Yes, the check has been changed from 16 values to 1. The logic behind that decision is that there's nothing LWJGL can do to completely eliminate possible crashes, especially with OpenGL. Instead of pretending that we're a somehow "safe" library, we prefer convenience and never impose artificial limitations that don't exist in the native API.

advanced_set

Thanks for the reply. This reduces a bit the scope of the library but I agree you're going the right direction. Cleaner and smaller is better.

Quote from: spasi on January 27, 2015, 12:23:01
If I were building a GLFW + Swing/JavaFX app right now, I would use a different process for the GLFW window(s). The first thread limitation only applies per-process and you could use an ultra-fast IPC mechanism (e.g.

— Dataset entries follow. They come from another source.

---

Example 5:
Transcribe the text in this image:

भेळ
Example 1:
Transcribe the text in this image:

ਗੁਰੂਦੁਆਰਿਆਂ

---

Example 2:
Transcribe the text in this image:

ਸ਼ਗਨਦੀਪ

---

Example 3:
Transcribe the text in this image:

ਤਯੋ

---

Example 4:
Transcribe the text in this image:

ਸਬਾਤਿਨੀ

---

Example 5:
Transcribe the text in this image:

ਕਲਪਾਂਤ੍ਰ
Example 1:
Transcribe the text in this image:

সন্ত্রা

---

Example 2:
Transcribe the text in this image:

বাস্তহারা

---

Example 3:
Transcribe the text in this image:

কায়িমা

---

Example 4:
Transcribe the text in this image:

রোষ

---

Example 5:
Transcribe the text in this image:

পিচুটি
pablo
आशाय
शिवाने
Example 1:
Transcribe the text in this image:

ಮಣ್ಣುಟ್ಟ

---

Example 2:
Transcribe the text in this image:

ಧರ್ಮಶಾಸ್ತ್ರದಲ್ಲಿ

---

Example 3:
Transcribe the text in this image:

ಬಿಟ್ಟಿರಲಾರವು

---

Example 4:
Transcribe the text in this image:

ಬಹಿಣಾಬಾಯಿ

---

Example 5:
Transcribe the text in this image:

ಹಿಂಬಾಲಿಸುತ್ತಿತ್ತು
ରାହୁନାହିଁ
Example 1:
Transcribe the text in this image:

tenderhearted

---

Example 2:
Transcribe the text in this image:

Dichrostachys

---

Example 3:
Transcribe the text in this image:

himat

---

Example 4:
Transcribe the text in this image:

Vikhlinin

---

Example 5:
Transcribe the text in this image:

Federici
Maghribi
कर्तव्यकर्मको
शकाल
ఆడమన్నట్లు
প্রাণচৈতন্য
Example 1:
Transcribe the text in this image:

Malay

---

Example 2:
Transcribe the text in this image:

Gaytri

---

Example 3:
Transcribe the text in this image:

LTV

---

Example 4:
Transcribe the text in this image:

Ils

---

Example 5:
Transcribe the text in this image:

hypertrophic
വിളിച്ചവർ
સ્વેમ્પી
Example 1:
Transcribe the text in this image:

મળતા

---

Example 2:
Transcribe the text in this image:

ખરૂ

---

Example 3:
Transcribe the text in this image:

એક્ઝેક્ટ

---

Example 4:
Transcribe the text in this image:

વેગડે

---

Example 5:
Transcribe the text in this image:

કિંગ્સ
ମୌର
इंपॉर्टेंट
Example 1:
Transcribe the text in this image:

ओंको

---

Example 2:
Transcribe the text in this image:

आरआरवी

Disruptor) to communicate between the two processes.

Hum... I 'll have a look, this could work.

kappa

Quote from: spasi on January 27, 2015, 12:29:07
Yes, the check has been changed from 16 values to 1. The logic behind that decision is that there's nothing LWJGL can do to completely eliminate possible crashes, especially with OpenGL. Instead of pretending that we're a somehow "safe" library, we prefer convenience and never impose artificial limitations that don't exist in the native API.
Nice, this approach is much better. In any event, the layer of code above LWJGL should be checking and catching these things anyway.

Also its more memory efficient now, yay :) (not that a couple of extra int's make that much difference on today's systems)

Xpe

Hi,  what is the best approach to have the same decorated functionality (re-sizing, moving, maximize, etc.) when its off ?  Im currently using libgdx scene2d for UI stuff and wonder is there is a easy solution to mimic it. 

Kai

Quote from: spasi on January 02, 2015, 23:31:34
I'll work on freetype after those two are done.
Just want to ask, is there any progress on this? It would be really helpful for me to have freetype available.